The young man sits in the corner up against the window, as the rain beats time, with Hemingway’s words falling off the pages as he tries to concentrate but can’t. For Whom the Bell Tolls? The bell was tolling for people who want peace and quiet on a train carriage to allow them to read, he thinks.
A fat man who’d possibly eaten only garlic for lunch sits opposite, hand wrapped around his phone in some strange death-grip as he seethes and steams, letting the person on the other end know as well as the other three occupied seats around him that, Cazzo! the fucking contract has to be there by Friday or it’s not just his balls on the line, understand?. He doesn’t say which line, which is OK; the less he talks the better, the young man thinks, his own anger rising.
Through the red mist that descends before his eyes the young man looks up and sees her, in the opposite seat across the aisle. Her silky, shoulder-length hair is dark, and her hazel eyes strike out from her face which seems to have had the benefit of a tan recently. In her jeans and blue sweater with white stripes (a little French he thinks: oui mademoiselle, oui), she becomes his calm in a storm-tossed sea. He watches from a distance, as her forehead wrinkles and she glares at the woman opposite her.

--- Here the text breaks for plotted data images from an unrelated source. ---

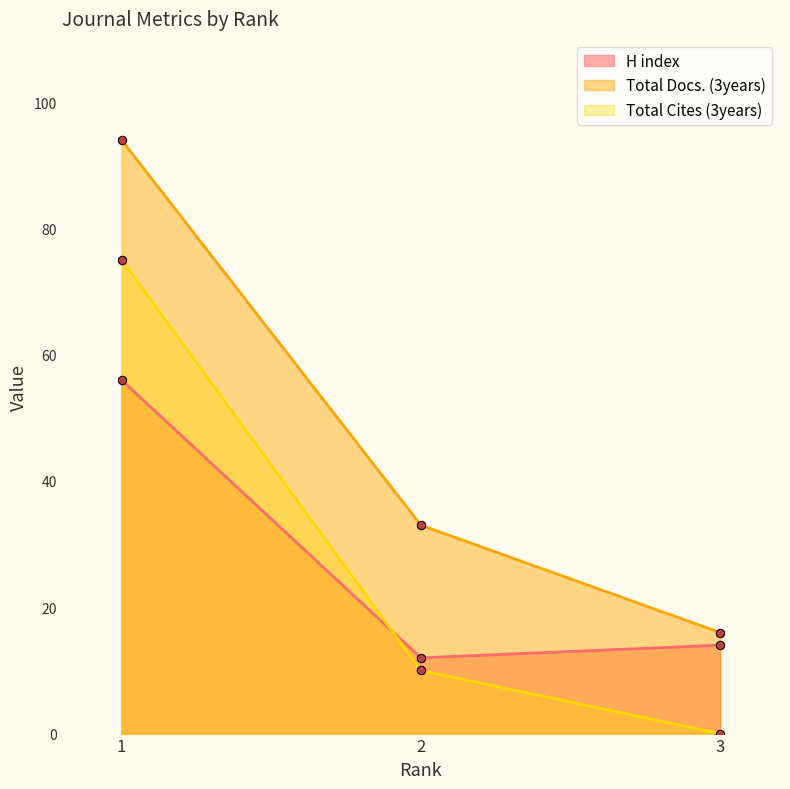

What is the minimum value for Total Docs. (3years)?

16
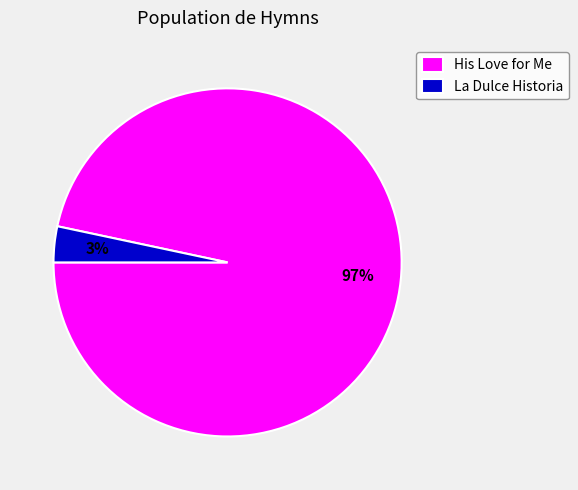

What is the smallest slice in the pie chart?

La Dulce Historia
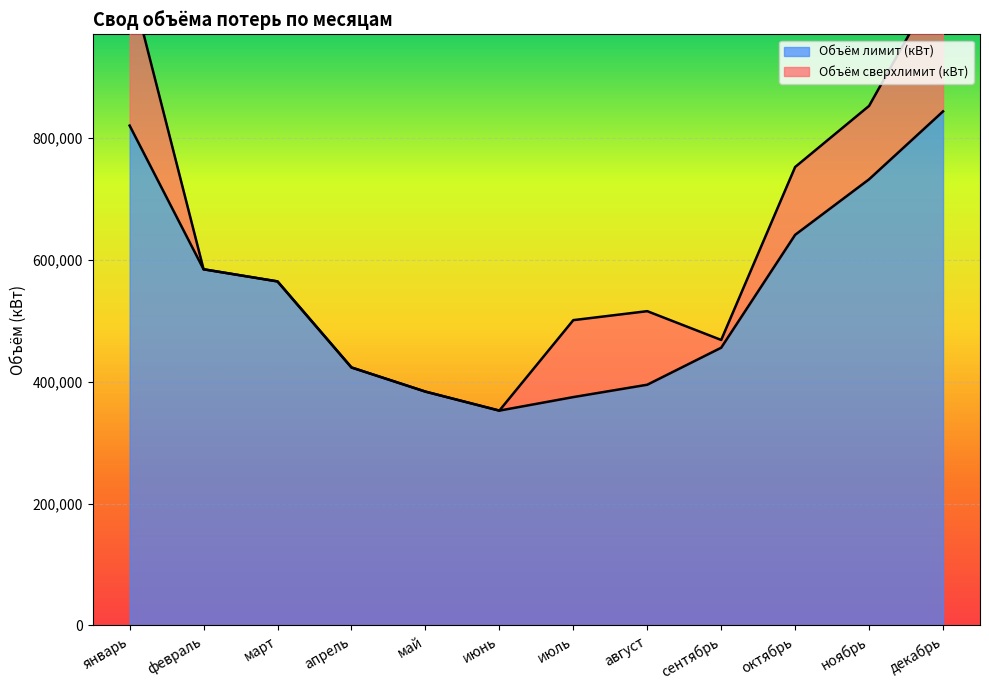

Reading right to left, extract all data points from this chart.

декабрь=844100	ноябрь=732600	октябрь=641400	сентябрь=456000	август=395200	июль=374900	июнь=352682	май=383900	апрель=423554	март=564876	февраль=584796	январь=820800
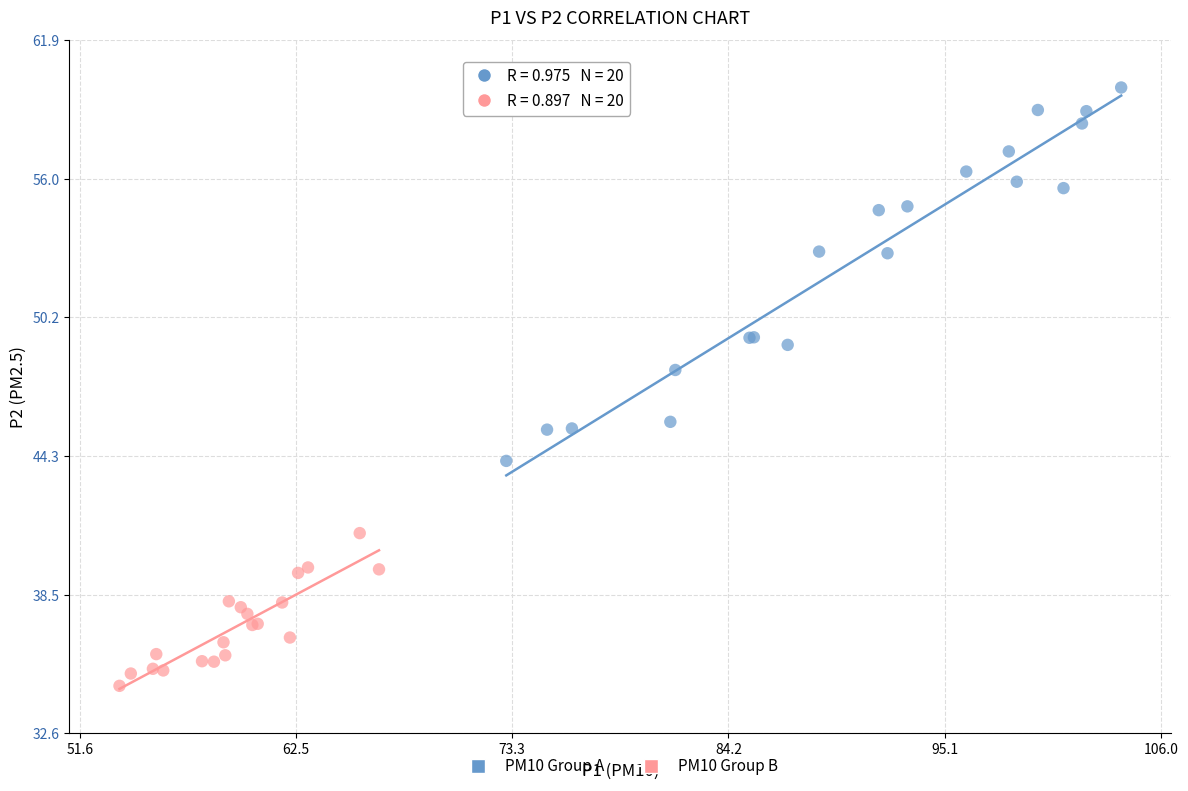

Which series contains the highest Y value?

PM10 Group A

This woman opposite has her tablet on her lap and has wires and a mike stuck to her head as she babbles continuously, her voice rising, informing everyone that didn’t want to know that Cazzo! how the hell is she supposed to fit in another meeting on Thursday, she isn’t a fucking machine you know. Sat there looking like Robo-Queen that could be debated, the girl thinks, as she lowers her head and raises her book in an attempt to block out the irritation. As she does so the young man opposite gasps. A Farewell to Arms – Hemingway; she’s reading Hemingway!
Mr Garlic is making another call but its wafting anger slips into the background as the young man looks only at the young woman across the aisle, his book held up to his chest, now half-forgotten. The train starts to slow.
Robo-Queen finishes her call and transforms into e-bitch as she proceeds to beat the hell out of her tablet, with two fingers having some maniacal life of their own as she sends an email, probably shouting Cazzo, cazzo, cazzo!
The fat garlic man wheezes his bulk into an overcoat big enough to protect a small car from winter frost and grabs his briefcase, stuffed full, as its leather creaks for mercy, and he makes his way to the door.
The young woman looks up. She sees the young man looking at her and her eyes drop to his chest. She sees. Fine lines around her eyes appear and she gives him a smile. He returns it just as e-bitch starts to make another phone call. He waves her over to the now-vacated seat opposite him and they whisper words of Ernest, in earnest, as the train takes them home.